= Canaanville, Ohio =

Unincorporated community in Ohio, U.S.

Canaanville /ˈkeɪnənvɪl/ is an unincorporated community in Canaan Township, Athens County, Ohio, United States. It has an elevation of 630 ft and is located at .

According to the Centennial Atlas of Athens County (1905), the community originally called Canaanville was slightly to the west, west of where Ohio State Route 690 now intersects with US Route 50. There still is an historic house at that location, at the intersection of McAfee Road with the connector road to US-50 at County Road 24A. The community now called Canaanville was then called Detroit. Both communities were originally on the railroad: at first, the Marietta and Cincinnati Railroad, which was later the B&O Railroad. Today, that line has been long since abandoned and obliterated.

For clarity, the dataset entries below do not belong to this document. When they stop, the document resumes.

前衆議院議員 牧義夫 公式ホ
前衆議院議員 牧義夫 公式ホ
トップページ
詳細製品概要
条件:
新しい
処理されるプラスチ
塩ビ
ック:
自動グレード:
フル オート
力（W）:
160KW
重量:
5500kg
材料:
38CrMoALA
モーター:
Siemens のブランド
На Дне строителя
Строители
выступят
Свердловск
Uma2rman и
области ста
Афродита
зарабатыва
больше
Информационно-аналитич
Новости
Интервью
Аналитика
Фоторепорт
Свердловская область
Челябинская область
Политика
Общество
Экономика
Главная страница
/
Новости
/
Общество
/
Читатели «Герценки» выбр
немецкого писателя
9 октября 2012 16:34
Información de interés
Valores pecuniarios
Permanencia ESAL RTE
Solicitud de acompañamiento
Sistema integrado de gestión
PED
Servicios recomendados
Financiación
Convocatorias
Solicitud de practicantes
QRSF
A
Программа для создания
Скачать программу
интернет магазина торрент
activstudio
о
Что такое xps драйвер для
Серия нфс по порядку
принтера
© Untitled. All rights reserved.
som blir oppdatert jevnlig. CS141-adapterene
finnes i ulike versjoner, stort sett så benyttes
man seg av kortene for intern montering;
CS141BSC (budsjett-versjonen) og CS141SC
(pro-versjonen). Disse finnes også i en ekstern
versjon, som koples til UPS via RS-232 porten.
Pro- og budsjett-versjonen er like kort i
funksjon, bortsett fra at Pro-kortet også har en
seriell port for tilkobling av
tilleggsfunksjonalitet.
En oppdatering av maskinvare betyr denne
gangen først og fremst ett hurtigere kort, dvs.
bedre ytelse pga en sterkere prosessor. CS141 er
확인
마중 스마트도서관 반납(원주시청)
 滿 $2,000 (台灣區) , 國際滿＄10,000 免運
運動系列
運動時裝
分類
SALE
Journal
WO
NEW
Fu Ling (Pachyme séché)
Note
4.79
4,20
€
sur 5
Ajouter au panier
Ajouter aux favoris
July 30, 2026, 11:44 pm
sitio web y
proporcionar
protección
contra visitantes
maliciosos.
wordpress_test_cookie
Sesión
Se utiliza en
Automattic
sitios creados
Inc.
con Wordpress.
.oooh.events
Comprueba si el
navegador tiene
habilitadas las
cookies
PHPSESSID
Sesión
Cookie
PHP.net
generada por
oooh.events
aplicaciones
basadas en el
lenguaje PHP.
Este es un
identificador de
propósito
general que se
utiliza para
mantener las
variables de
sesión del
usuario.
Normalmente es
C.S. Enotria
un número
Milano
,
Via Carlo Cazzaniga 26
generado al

One of the oldest houses in Athens County lies on the east side of Canaanville, known as the Savage-Stewart House. For a period of some years, there was a restaurant and bakery on the north side of Canaanville, known as the Big Chimney Bakery because of the old chimney of a mining facility.

When US Route 50 was upgraded to a four-lane divided highway, Canaanville was cut in two lengthwise. Today, there are roads fronting on both sides of the highway, each with a row of houses on the side away from the highway.